Weak 4QFY18. Land & General (L&G) reported a 4QFY18 core net profit of RM2.8m, after stripping out one-off writebacks of RM17.8m. This takes FY18 core loss to RM2.8m which is below our expectation as we had over-estimated the progress billings from its Astoria project in 2HFY18. Also, it was dragged by RM3.3m share of losses from its 45%- owned Country Garden Properties (M) Sdn Bhd during 4QFY18.
Decent property sales. L&G achieved RM120m property sales (+8% y-o-y) in FY18, largely due to its ongoing Astoria project in Ampang. Therefore, unbilled sales stood at RM175m which will underpin its earnings visibility in the near term.
Higher-than-expected dividends. Despite the weak results, L&G declared a higher-than-expected final DPS of 1.5 sen which translates into a whopping dividend yield of 8.8%. Its strong balance sheet with RM201m net cash (7 sen/share) will allow the company to continue to reward its shareholders, in line with its practice for the past few years.
Banking on new launches. L&G has recently launched the second phase of Damansara Foresta called Damansara Seresta (RM480m GDV) in Mar 2018. A strong sales performance from the project could help deliver impressive earnings growth given its small earnings base.

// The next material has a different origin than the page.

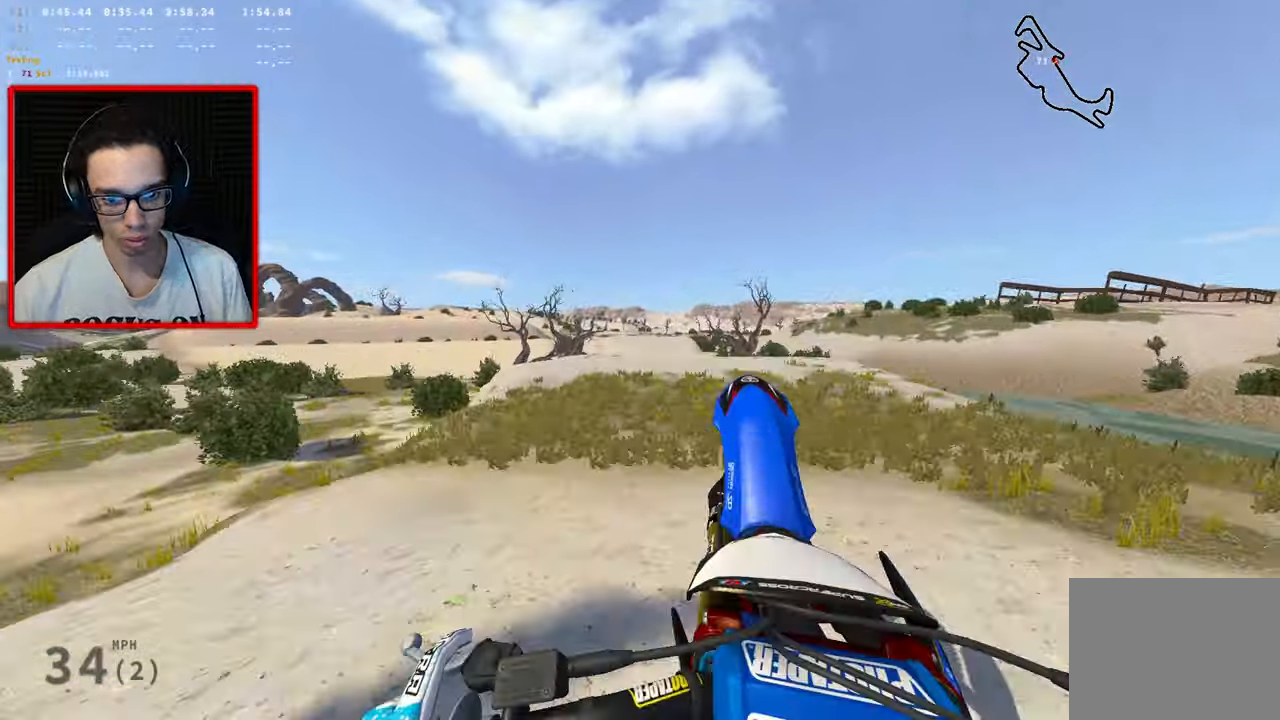
{"buttons": [], "left_stick": "right", "right_stick": "center", "events": [[116, "R2", "down"], [266, "left_stick", "center"], [366, "left_stick", "right"], [383, "R2", "up"]]}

We cut FY19-20F earnings by 22%/17% to account for the delays for its new launches, as a recovery in the property market remains elusive. Therefore, we also revise down our TP to RM0.24, based on a wider 70% discount to our RNAV. Nevertheless, we retain our BUY rating in view of the unjustifiably steep discount of 79% to its RNAV, as well as its attractive dividend yield of 8.8%.